(Data to use Opens)

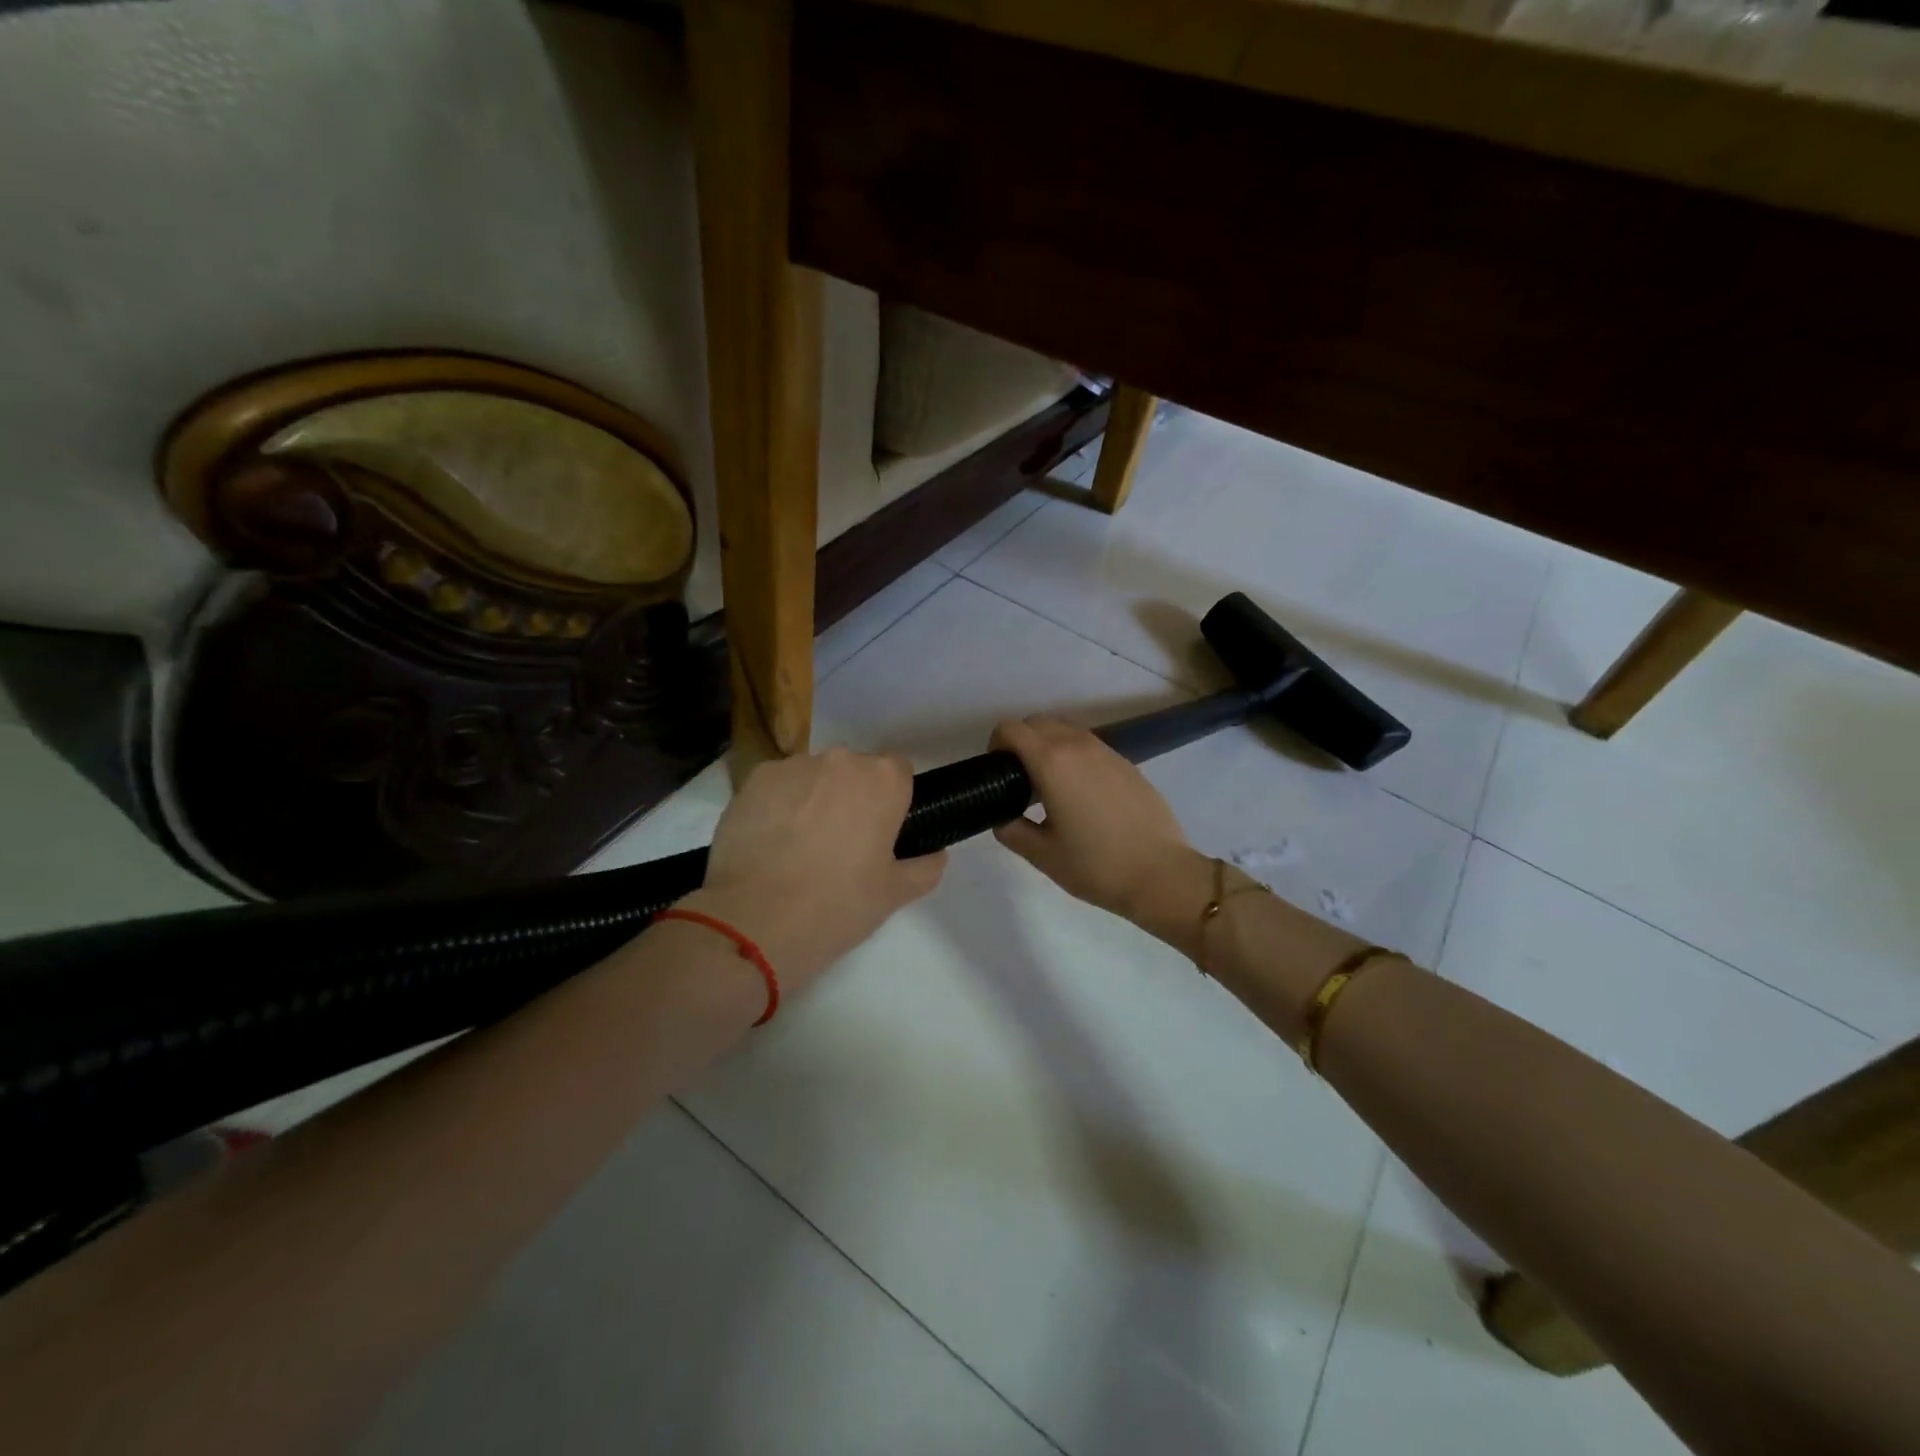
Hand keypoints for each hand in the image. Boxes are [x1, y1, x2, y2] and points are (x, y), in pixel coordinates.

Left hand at [680, 748, 945, 992]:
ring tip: (799, 847)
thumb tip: (936, 853)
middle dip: (852, 797)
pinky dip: (778, 806)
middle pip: (855, 771)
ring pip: (814, 776)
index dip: (892, 801)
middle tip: (842, 844)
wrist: (755, 919)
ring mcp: (793, 766)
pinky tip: (771, 844)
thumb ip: (926, 866)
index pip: (899, 773)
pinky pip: (778, 787)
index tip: (881, 833)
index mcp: (883, 780)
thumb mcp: (895, 894)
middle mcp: (841, 760)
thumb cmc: (838, 904)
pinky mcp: (753, 780)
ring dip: (814, 799)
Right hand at [990, 717, 1198, 922]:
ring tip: (1048, 785)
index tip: (996, 772)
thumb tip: (1002, 816)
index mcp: (1052, 762)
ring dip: (1048, 745)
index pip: (1011, 728)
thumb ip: (1011, 829)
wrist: (1161, 874)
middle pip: (1038, 722)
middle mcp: (1078, 745)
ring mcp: (1107, 751)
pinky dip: (1073, 755)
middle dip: (1020, 741)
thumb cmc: (1096, 865)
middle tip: (1018, 779)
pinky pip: (1089, 745)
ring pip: (1065, 729)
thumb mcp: (1042, 855)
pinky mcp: (1126, 763)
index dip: (995, 744)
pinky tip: (1080, 793)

(Data to use Closes)

Activity →
Please find every line in the records that contains the word "thumb", and copy it out.

Answer to this problem →
thumb tip: (936, 853)
thumb ip: (926, 866)
thumb mcp: (895, 894)
thumb cmc: (838, 904)
thumb tip: (1002, 816)
thumb ip: (1011, 829)
thumb cmc: (1096, 865)
thumb mcp: (1042, 855)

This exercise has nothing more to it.